Moreover, he deceptively claims that the Palestinians “accepted the terms.” While the Palestinians might have accepted the terms on paper, they did not accept them in practice. Among the terms which the Palestinians regularly violated during the peace process were refraining from incitement to violence, dismantling terror groups, confiscating illegal arms, limiting the size and makeup of the Palestinian police force, and ending political activity in Jerusalem.
Finally, Cook’s language–that Palestinians are “caged” in–is indicative of a disturbing underlying assumption: that Palestinians have an incontrovertible right to enter Israel regardless of ongoing terrorism. Although Cook mocks Israel’s need to protect itself by fencing out terrorists, he ignores the fact that there was no fence until terrorism originating from the West Bank and Gaza became a threat. From the 1970s through the mid 1980s, Palestinians had unfettered access to Israel because there was little terrorism originating there during this period.
It is no wonder, then, that the Palestine Solidarity Campaign regularly features Cook’s writing on its Web site. What is startling, however, is that Tribune editors gave space to Cook’s error laden piece and refused to correct or otherwise respond to concerns about its accuracy.

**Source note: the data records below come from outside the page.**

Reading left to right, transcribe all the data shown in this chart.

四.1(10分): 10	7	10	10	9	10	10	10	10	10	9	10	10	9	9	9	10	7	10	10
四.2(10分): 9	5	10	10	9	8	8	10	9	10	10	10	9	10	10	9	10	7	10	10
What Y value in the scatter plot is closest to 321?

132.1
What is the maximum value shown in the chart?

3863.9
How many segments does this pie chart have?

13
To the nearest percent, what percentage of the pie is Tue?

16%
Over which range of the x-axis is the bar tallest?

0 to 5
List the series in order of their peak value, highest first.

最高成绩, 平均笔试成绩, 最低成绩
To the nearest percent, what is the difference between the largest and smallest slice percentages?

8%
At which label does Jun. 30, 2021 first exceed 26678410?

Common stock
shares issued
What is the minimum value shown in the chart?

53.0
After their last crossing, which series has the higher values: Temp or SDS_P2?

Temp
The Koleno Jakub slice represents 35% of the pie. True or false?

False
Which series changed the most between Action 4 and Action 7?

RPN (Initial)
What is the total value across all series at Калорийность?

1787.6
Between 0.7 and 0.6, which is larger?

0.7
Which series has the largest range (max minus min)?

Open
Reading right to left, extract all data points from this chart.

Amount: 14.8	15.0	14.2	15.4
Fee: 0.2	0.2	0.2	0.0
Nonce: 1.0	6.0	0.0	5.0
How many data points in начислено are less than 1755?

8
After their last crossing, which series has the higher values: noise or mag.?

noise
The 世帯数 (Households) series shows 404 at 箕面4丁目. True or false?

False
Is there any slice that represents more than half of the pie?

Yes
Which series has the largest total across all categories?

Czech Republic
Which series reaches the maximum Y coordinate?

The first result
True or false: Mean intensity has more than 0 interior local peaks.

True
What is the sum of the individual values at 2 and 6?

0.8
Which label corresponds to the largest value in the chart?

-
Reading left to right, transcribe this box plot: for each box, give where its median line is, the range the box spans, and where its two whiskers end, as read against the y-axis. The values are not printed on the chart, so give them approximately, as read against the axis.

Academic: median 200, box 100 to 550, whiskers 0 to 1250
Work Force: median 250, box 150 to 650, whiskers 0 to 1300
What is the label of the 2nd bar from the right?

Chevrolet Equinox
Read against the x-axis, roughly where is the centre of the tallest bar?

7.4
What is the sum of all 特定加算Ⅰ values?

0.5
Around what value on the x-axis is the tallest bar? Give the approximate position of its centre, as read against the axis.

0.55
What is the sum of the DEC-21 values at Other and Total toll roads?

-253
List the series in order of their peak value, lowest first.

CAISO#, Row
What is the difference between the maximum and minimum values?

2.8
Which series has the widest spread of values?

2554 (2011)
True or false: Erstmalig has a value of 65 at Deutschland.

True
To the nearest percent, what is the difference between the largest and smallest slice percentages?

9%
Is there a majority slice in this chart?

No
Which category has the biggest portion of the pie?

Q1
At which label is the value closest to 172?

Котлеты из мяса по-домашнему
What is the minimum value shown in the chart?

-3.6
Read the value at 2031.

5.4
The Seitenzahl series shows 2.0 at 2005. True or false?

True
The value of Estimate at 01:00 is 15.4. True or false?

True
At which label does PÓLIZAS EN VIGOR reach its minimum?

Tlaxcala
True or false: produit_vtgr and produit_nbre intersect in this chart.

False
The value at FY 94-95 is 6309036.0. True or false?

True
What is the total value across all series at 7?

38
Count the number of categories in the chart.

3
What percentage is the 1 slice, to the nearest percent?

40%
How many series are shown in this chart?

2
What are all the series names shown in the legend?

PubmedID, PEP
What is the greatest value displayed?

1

CAMERA Corrects: An earlier version of this article erroneously suggested that in a June 2002 column headlined “Massacre by Israelis at Jenin So Quickly Forgotten” in Pakistan’s Dawn newspaper, Jonathan Cook gave credence to the notion that Israel committed a massacre in Jenin. He did not accuse Israel of a massacre in Jenin; he did level other dubious charges about Israel’s actions in Jenin. Dawn‘s headline did not accurately reflect the content of Cook’s column. CAMERA regrets the error.